To Compare and Analyze the Clinical Effects and Indications of 43-A Tibial Fracture (AO Type) Treatment by Different Methods: Percutaneous Minimally Invasive Osteosynthesis, External Fixation and Expert Intramedullary Nail
YU Hong-jin, YIN Xin-zhe
Department of Orthopeadic Surgery, Xi'an Gaoxin Hospital, Xi'an 710075
Abstract:【Objective】To compare and analyze the clinical effects and indications of 43-A tibial fracture (AO type) treatment by MIPPO (minimally invasive percutaneous plate osteosynthesis), external fixation and ETN (expert intramedullary nail). 【Methods】From April 2017 to October 2019, 128 patients with tibial fracture who were treated by operation in our hospital were selected as the research objects. According to the different treatment methods, they were divided into three groups: percutaneous minimally invasive plate (42 cases in group A), external fixation frame (43 cases in group B) and expert intramedullary nail fixation (43 cases in group C).
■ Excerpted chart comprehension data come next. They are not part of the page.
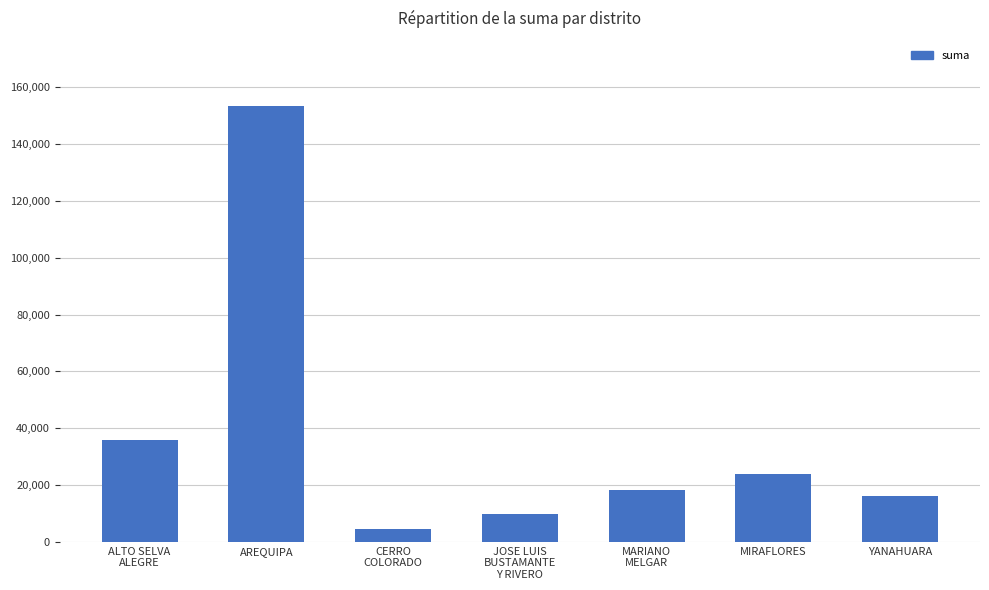

How many data points are less than 18260?

3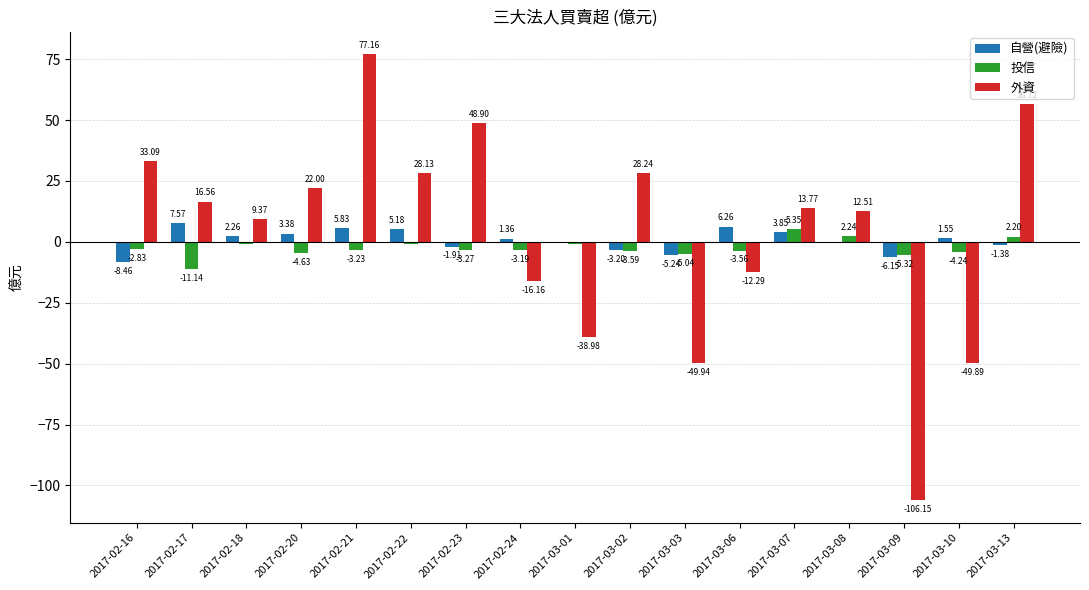

What is the total value across all series at 2017-02-17?

13.0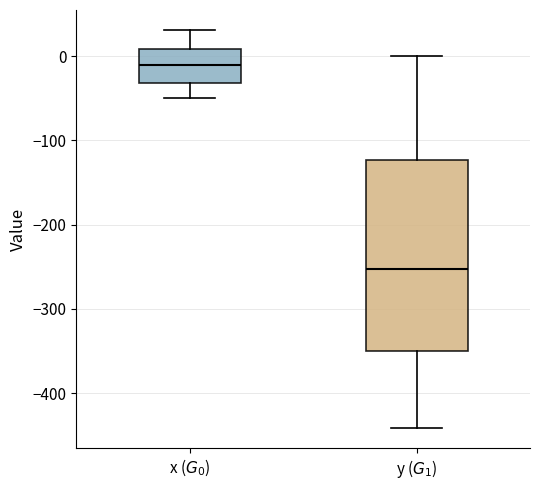

Reading left to right, transcribe this box plot: for each box, give where its median line is, the range the box spans, and where its two whiskers end, as read against the y-axis. The values are not printed on the chart, so give them approximately, as read against the axis.

x ($G_0$): median -10, box -30 to 10, whiskers -50 to 30
y ($G_1$): median -250, box -350 to -120, whiskers -440 to 0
The operation time, intraoperative hemorrhage, fracture healing time and hospitalization time were compared among the three groups. X-ray examination was performed at 1, 3 and 6 months after operation. The AOFAS score, the rate of excellent scoring function and the incidence of postoperative complications were compared among the three groups. 【Results】The bleeding volume and fracture healing time in group B were higher than those in group A and group C (P<0.05), and the operation time in group B was significantly lower than that in group A and group C (P<0.05); The excellent rate of scoring ankle function and AOFAS score in group B were significantly lower than those in group A and C (P<0.05); there was no statistical significance in the total incidence of complications among the three groups (P>0.05). 【Conclusion】Three kinds of surgical methods have certain therapeutic effect on the patients with AO 43-A tibial fracture. The first choice is internal fixation. For the patients who are not suitable for internal fixation, the distal cross nail is used to avoid external fixation across the ankle joint.